Aku tertegun saat mendengar ucapannya, kami terdiam untuk beberapa saat. Arca terdengar tengah menghela nafas panjang di sana, sebelum mengutarakan sesuatu yang membuat lututku sangat lemas dan juga tenagaku tiba-tiba hilang entah kemana.
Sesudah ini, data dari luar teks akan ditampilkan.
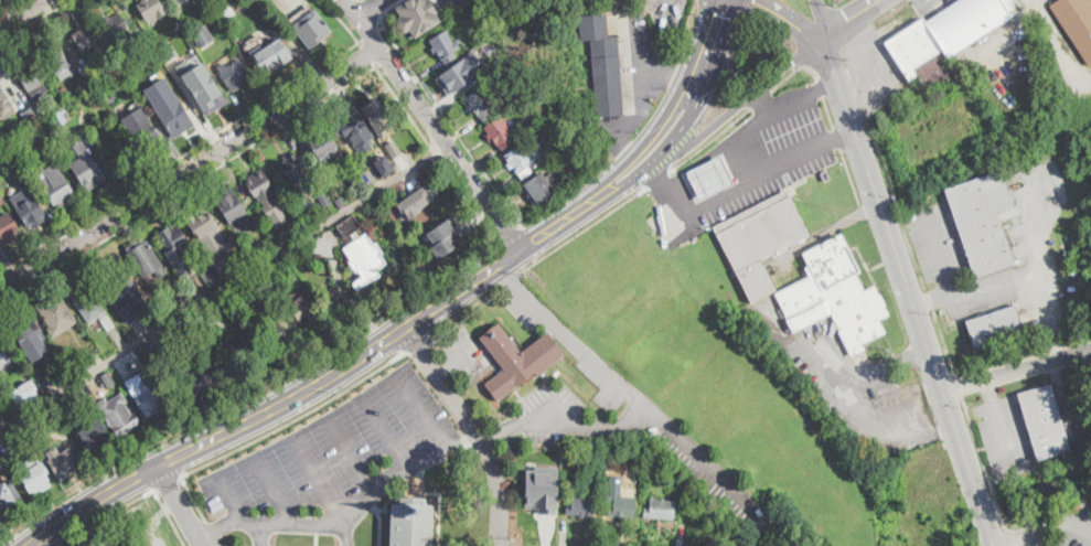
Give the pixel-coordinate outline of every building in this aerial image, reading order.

[Aya, kalau kamu nggak percaya sama aku, nggak apa-apa. Aku maklum! Karena kamu lebih dulu kenal sama suamimu, daripada aku. Tapi ingat, seorang teman tidak akan membiarkan temannya jatuh kedalam lubang pengkhianatan] katanya tegas. [Dan kamu tahu? Aku lah yang akan menjadi fotografer pernikahan mereka nanti] katanya lagi.

Sekali lagi, duniaku terasa runtuh. Tak mampu menahan gempuran demi gempuran kejutan yang diucapkan Arca, Allah … Ya Allah ….

[Aya, kamu masih di sana?] suara Arca terdengar memasuki gendang telingaku.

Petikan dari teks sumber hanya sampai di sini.